CAM High Yield Weekly Insights


CAM High Yield Weekly Insights

(Bloomberg)  High Yield Market Highlights

 

 

  • US junk bonds are headed for their second straight weekly gain — and the biggest in five weeks — as yields plunged to a fresh year-to-date low of 7.53% after US inflation eased for the fourth month on a year-over-year basis. Soft economic data reinforced market bets that the Federal Reserve will begin cutting rates in September.
  • The broad rally in the US junk-bond market extended across ratings. BB yields hit a new two-year low of 6.20% and spreads dropped below 200 basis points, driving the second straight week of gains and the most since the week ended July 12. BBs have rallied for eight consecutive sessions.
  • After oscillating between concerns about inflation and growth over the past 12 months, growth worries seem to be driving markets now, fueling expectations of a 50bps cut in each of the next five Fed meetings, Goldman Sachs economists Kamakshya Trivedi and Dominic Wilson wrote on Thursday
  • However, Trivedi and Wilson write, growth fears have moved too far, and some sections of the market look overpriced.

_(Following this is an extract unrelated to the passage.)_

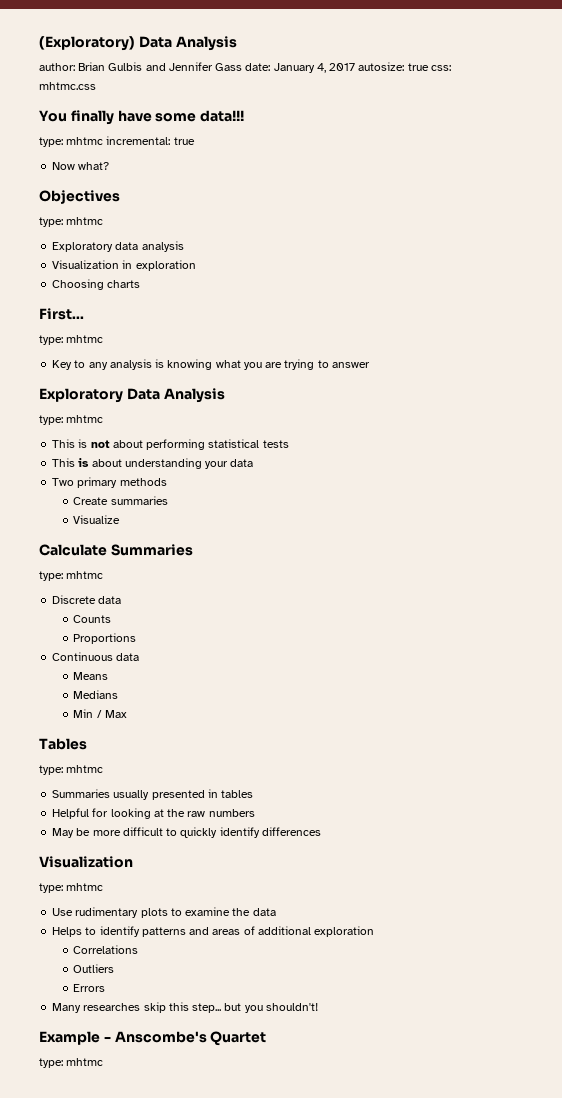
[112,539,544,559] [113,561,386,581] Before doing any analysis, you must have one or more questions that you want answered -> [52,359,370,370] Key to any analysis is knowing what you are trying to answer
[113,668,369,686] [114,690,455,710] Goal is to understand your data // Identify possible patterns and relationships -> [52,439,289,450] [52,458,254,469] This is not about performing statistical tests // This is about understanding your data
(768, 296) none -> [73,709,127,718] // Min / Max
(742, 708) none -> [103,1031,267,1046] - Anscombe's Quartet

They expect continued expansion and decelerating inflation, rather than an imminent recession
  • While acknowledging risks from data and geopolitics, there is still value in positioning for the “right tail” to be able to respond quickly to policy easing when it occurs, they wrote
  • Bloomberg’s US chief economist Anna Wong expects Fed Chair Powell to say at this year’s Jackson Hole gathering that monetary policy has worked as intended and the current level of rates is restrictive while also signaling that a rate cut is coming
  • The recent rally after the Aug. 5 rout saw yields sink to a 2024 low, pulling borrowers into the market
  • 11 borrowers sold $8.6b this week, taking month-to-date tally to $17b already

 

(Bloomberg)  Core US Inflation Eases a Fourth Month, Sealing Fed Rate Cut

  • Underlying US inflation eased for a fourth month on an annual basis in July, keeping the Federal Reserve on track to lower interest rates next month.
  • The so-called core consumer price index — which excludes food and energy costs — increased 3.2% in July from a year ago, still the slowest pace since early 2021.
  • Economists see the core gauge as a better indicator of underlying inflation than the overall CPI. That measure also climbed 2.9% from a year ago. BLS said nearly 90% of the monthly advance was due to shelter, which accelerated from June.
  • Inflation is still broadly on a downward trend as the economy slowly shifts into a lower gear. Combined with a softening job market, the Fed is widely expected to start lowering interest rates next month, while the size of the cut will likely be determined by more incoming data.
  • “Investors and policymakers alike will find this report mostly good for markets and the economy,” said Jeffrey Roach,chief economist at LPL Financial. “As inflation decelerates, the Fed can legitimately cut rates yet keep policy restrictive overall.”
  • Before their September meeting, officials will get more inflation readings plus another jobs report — which will be heavily scrutinized after the disappointing July figures helped spark a global market selloff and fanned recession fears.
  • Fed Chair Jerome Powell and his colleagues have recently said they’re focusing more on the labor side of their dual mandate, which they’re likely to stress at their annual symposium in Jackson Hole, Wyoming next week.

 

This information is intended solely to report on investment strategies identified by Cincinnati Asset Management. Opinions and estimates offered constitute our judgment and are subject to change without notice, as are statements of financial market trends, which are based on current market conditions. This material is not intended as an offer or solicitation to buy, hold or sell any financial instrument. Fixed income securities may be sensitive to prevailing interest rates. When rates rise the value generally declines. Past performance is not a guarantee of future results.